Ex- reality TV cast member Ryan Libbey expected to manage the demands of fatherhood.

But the reality soon turned out to be "utterly different" to his expectations.

Serious health problems surrounding the birth saw his partner Louise being hospitalised. Abruptly he was pushed into becoming her chief support while also caring for their newborn son Leo.

"I took on each nighttime feed, each diaper… every stroll. The job of mother and father," Ryan explained.

After nearly a year he became exhausted. That was when a conversation with his parent, on a bench in the park, that led him to understand he needed help.

The straightforward statement "You aren't in a good spot. You require some help. In what way can I help you?" paved the way for Ryan to express himself truthfully, look for assistance and find a way back.

His story is not uncommon, but rarely discussed. Although the public is now more accustomed to talking about the strain on mums and about postpartum depression, far less attention is paid about the challenges dads face.

Seeking help isn't a weakness to ask for help

Ryan feels his difficulties are symptomatic of a wider inability to talk among men, who still internalise negative notions of what it means to be a man.

Men, he says, often feel they must be "the harbour wall that just gets hit and doesn't fall time and again."

"It is not a sign of being weak to ask for help. I was too slow to do that quick enough," he explains.

Therapist Dr Jill Domoney, a expert focusing on mental health before and after childbirth, explains men frequently refuse to accept they're struggling.

They can feel they are "not a legitimate person to be asking for help" - especially in front of a mother and child - but she stresses their mental state is equally important to the family.

Ryan's chat with his dad gave him the chance to request a pause - spending a short trip abroad, separate from the family home, to get a fresh outlook.

He came to see he required a adjustment to focus on his and his partner's feelings as well as the day-to-day duties of caring for a infant.

When he was honest with Louise, he realised he'd missed "what she needed" -holding her hand and hearing her out.

Self-parenting

That insight has transformed how Ryan views fatherhood.

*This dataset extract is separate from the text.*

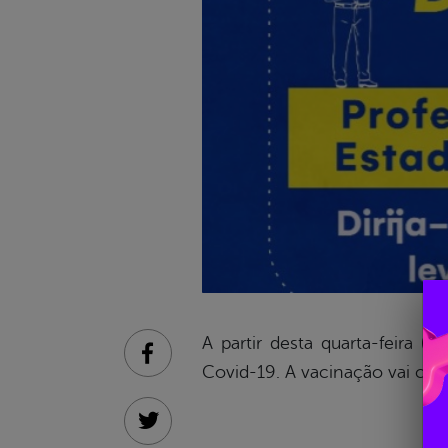
A partir desta quarta-feira 
Facebook
Covid-19. A vacinação vai cont
Twitter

He's now composing Leo letters each week about his feelings as a dad, which he aspires his son will look at as he grows up.

Ryan believes these will enable his son better understand the expression of emotion and make sense of his approach to fatherhood.

The idea of "self-parenting" is something rapper and songwriter Professor Green - whose name is Stephen Manderson - has also felt keenly since having his son Slimane, who is now four.

As a child Stephen lacked consistent male parenting. Even with having an "amazing" bond with his dad, deep-held difficult experiences meant his father had difficulty managing and was "coming and going" of his life, affecting their relationship.

Stephen says repressing emotions caused him to make "terrible choices" when he was younger to modify how he was feeling, seeking comfort in drink and drugs as a way out from the pain.

"You turn to substances that aren't helpful," he explains. "They may briefly alter how you are feeling, but they will eventually exacerbate the problem."

Tips for Coping as a New Dad

  • Open up to someone - when you are overwhelmed, speak to a trusted person, your partner or a counsellor how you're feeling. This can to lighten the load and make you feel less alone.
  • Remember your hobbies - keep doing the activities that allowed you to feel like the person you were before the baby arrived. This might be exercising, meeting up with mates or gaming.
  • Look after the body - a good diet, physical activity and when you can, sleep, all are important in how your mind is coping.
  • Connect with other first-time fathers - sharing their journeys, the difficult parts, as well as the good ones, can help to validate how you're feeling.
  • Remember that asking for help is not failure - taking care of your own well-being is the best way you can look after your household.

When his father later died by suicide, Stephen naturally had difficulty processing the death, having had no contact with him for a long time.

As a dad now, Stephen's determined not to "continue the chain" with his own son and instead provide the stability and nurturing he lacked.

When his son threatens to have a tantrum, for example, they try "shaking it out" together - processing the feelings safely.

Each of Ryan and Stephen explain they have become more balanced, healthier men since they acknowledged their struggles, changed how they talk, and figured out how to regulate themselves for their sons.

"I'm better… processing things and handling things," says Stephen.

"I put that down in a letter to Leo last week," Ryan says. "I wrote, at times I believe my purpose is to guide and direct you on life, but the truth is, it's a dialogue. I am discovering an equal amount as you are on this path."

Maurice Moody Jr.
Maurice Moody Jr.

A passionate gamer and tech writer with years of experience in reviewing the latest games and sharing actionable strategies for players of all levels.